List every line of the material that contains the word "context".

### EXTRACTED RECORDS
○ ○ ○ ○ ○ ○ ○

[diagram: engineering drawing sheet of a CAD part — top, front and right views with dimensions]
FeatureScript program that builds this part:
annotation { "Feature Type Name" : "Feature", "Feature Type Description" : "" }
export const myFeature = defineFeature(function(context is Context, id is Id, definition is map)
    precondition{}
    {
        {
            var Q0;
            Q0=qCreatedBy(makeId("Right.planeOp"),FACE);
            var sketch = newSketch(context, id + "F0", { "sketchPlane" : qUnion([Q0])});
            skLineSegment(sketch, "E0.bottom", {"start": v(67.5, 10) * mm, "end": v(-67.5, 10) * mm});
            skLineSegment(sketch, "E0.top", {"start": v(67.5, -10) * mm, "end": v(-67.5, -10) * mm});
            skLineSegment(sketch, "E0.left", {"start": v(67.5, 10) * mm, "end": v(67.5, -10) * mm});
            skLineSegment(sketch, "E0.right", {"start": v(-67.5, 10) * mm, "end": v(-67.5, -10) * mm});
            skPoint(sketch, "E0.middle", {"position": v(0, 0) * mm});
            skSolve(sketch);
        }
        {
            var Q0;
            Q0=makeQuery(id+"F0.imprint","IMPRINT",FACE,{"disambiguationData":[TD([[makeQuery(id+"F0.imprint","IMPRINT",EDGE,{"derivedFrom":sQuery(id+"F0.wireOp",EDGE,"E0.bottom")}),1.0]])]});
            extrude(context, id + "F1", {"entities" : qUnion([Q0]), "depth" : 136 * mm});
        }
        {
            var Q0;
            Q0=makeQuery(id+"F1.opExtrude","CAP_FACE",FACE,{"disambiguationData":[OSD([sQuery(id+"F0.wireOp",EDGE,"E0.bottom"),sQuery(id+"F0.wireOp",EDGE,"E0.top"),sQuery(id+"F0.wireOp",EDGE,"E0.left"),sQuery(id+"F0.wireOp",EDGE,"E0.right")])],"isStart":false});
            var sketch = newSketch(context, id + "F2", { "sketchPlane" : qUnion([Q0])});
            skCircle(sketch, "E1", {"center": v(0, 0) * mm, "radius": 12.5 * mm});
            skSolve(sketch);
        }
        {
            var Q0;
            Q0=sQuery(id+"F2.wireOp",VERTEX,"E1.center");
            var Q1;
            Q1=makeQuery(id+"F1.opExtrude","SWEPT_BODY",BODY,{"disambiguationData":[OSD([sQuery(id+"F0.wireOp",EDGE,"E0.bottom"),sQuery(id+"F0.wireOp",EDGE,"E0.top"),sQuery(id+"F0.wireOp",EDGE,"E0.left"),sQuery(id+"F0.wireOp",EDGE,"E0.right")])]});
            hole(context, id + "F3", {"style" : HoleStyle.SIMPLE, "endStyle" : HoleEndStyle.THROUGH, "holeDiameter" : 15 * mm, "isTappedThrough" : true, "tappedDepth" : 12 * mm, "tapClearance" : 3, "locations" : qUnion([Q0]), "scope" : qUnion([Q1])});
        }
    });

○ ○ ○ ○ ○ ○ ○

### FINAL ANSWER
export const myFeature = defineFeature(function(context is Context, id is Id, definition is map)
            var sketch = newSketch(context, id + "F0", { "sketchPlane" : qUnion([Q0])});
            extrude(context, id + "F1", {"entities" : qUnion([Q0]), "depth" : 136 * mm});
            var sketch = newSketch(context, id + "F2", { "sketchPlane" : qUnion([Q0])});
            hole(context, id + "F3", {"style" : HoleStyle.SIMPLE, "endStyle" : HoleEndStyle.THROUGH, "holeDiameter" : 15 * mm, "isTappedThrough" : true, "tappedDepth" : 12 * mm, "tapClearance" : 3, "locations" : qUnion([Q0]), "scope" : qUnion([Q1])});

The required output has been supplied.